Mais, dit Khawar, la couverture des soins de santé mentale est un problème dont il entend sans cesse parler dans tous les coins de sa vie, et le fait que tant de familles se débattent en a fait une priorité absolue pour son agence. “Il y a un niveau d’attention, un niveau de ressources consacré à ces problèmes qui est en quelque sorte sans précédent”, dit-il.

Souvent, il incombe aux procureurs généraux d’appliquer les règles d’assurance, et la volonté et les ressources disponibles pour le faire varient selon les États.

Dans le Michigan, où exerce l’avocat JJ Conway, l’État n’a pas enquêté activement sur l’industrie, a-t-il déclaré. Les familles doivent donc chercher elles-mêmes un recours, dit-il, si elles veulent contestation déni de couverture avec leur assureur.
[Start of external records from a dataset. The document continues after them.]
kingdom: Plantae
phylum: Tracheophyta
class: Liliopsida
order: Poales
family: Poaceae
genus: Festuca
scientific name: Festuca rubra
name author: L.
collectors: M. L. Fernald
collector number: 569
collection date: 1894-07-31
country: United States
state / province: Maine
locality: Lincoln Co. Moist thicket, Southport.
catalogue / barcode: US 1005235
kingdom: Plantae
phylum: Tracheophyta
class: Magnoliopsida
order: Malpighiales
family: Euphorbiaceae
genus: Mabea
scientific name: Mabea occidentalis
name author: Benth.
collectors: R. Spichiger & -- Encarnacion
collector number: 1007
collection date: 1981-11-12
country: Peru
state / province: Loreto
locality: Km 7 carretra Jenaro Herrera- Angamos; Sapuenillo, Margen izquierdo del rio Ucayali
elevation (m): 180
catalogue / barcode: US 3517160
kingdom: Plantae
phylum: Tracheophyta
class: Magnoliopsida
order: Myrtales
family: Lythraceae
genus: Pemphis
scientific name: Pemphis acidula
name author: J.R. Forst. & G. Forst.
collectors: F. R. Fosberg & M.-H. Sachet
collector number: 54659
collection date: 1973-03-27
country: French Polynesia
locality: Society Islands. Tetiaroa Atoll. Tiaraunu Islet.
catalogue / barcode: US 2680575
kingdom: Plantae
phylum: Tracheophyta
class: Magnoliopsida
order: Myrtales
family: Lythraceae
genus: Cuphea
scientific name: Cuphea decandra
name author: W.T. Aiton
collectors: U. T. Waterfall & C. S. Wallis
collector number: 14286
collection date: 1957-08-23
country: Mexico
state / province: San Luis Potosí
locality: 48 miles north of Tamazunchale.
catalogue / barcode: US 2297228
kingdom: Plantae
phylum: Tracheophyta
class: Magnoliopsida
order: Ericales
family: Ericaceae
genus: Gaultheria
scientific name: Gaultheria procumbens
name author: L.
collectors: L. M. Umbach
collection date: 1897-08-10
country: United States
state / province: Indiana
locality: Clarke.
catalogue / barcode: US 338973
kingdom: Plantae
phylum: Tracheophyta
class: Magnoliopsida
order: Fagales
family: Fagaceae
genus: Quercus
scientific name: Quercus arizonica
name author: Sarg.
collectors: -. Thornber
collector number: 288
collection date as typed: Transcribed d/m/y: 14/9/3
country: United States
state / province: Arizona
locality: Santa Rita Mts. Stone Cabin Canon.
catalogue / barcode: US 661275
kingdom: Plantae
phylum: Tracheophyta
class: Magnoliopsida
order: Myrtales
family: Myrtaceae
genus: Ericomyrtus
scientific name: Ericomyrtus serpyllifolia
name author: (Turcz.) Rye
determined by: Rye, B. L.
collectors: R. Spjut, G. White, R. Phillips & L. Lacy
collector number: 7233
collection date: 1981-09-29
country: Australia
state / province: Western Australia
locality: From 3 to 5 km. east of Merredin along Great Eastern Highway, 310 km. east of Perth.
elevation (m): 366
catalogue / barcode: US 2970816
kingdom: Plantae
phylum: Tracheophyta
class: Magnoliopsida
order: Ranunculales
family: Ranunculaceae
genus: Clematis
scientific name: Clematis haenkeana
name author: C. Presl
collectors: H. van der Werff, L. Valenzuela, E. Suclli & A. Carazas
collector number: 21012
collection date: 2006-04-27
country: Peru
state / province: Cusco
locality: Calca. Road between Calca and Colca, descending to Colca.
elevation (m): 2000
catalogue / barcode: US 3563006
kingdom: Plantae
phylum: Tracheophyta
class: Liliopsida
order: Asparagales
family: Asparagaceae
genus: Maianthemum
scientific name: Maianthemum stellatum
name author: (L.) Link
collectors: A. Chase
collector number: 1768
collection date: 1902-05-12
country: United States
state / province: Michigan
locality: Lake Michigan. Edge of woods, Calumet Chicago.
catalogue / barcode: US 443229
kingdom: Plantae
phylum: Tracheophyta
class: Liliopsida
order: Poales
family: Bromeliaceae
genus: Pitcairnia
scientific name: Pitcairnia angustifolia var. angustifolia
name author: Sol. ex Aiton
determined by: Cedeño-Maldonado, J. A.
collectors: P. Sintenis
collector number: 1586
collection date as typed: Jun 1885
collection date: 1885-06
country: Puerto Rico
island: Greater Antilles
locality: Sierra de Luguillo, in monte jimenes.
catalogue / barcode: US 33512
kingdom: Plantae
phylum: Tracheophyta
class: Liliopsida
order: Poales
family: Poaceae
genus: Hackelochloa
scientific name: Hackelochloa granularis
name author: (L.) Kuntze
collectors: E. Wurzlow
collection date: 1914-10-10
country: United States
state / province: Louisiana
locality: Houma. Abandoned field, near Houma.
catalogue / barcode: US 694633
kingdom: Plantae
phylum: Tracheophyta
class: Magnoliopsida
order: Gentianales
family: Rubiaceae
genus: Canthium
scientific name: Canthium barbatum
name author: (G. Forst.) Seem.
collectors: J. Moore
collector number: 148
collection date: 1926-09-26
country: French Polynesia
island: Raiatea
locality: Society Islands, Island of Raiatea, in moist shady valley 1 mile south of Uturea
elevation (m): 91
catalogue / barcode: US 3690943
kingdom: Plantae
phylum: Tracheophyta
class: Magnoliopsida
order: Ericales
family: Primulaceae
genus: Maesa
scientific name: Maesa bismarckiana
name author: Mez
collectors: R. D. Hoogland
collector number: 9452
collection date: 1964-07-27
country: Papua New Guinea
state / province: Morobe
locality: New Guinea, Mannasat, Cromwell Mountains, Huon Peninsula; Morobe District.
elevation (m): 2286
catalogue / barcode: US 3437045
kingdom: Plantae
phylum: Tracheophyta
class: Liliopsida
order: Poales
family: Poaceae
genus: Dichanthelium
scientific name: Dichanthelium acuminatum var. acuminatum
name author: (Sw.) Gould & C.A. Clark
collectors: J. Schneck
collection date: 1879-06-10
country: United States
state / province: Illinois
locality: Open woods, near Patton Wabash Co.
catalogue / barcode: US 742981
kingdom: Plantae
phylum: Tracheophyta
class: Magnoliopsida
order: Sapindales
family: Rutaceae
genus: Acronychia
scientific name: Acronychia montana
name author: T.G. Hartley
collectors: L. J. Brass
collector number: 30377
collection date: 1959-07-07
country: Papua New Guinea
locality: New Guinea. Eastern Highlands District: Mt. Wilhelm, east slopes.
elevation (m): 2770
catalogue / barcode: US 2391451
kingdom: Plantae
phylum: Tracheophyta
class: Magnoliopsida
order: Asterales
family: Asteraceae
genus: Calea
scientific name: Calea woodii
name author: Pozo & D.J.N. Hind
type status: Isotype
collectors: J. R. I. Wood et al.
Conway, qui représente la famille de Rachel et de nombreux autres parents, dit qu’il assiste à la plus forte augmentation des conflits de santé mentale au cours de ses 25 années en tant qu’avocat.

Conway dit qu’il y a une étrange doublure argentée dans le grand nombre de familles qui luttent maintenant pour obtenir une couverture en santé mentale. Les cas sont si nombreux, dit-il, qu’il espère collectivement qu’ils finiront par forcer un changement.

Cette histoire fait partie Diagnostic : Endettement, un partenariat de reporting entre KHN et NPR explorant l’ampleur, l’impact et les causes de la dette médicale en Amérique. KHN (Kaiser Health News) est une émission nationale indépendante sur le plan éditorial KFF (la Fondation de la famille Kaiser).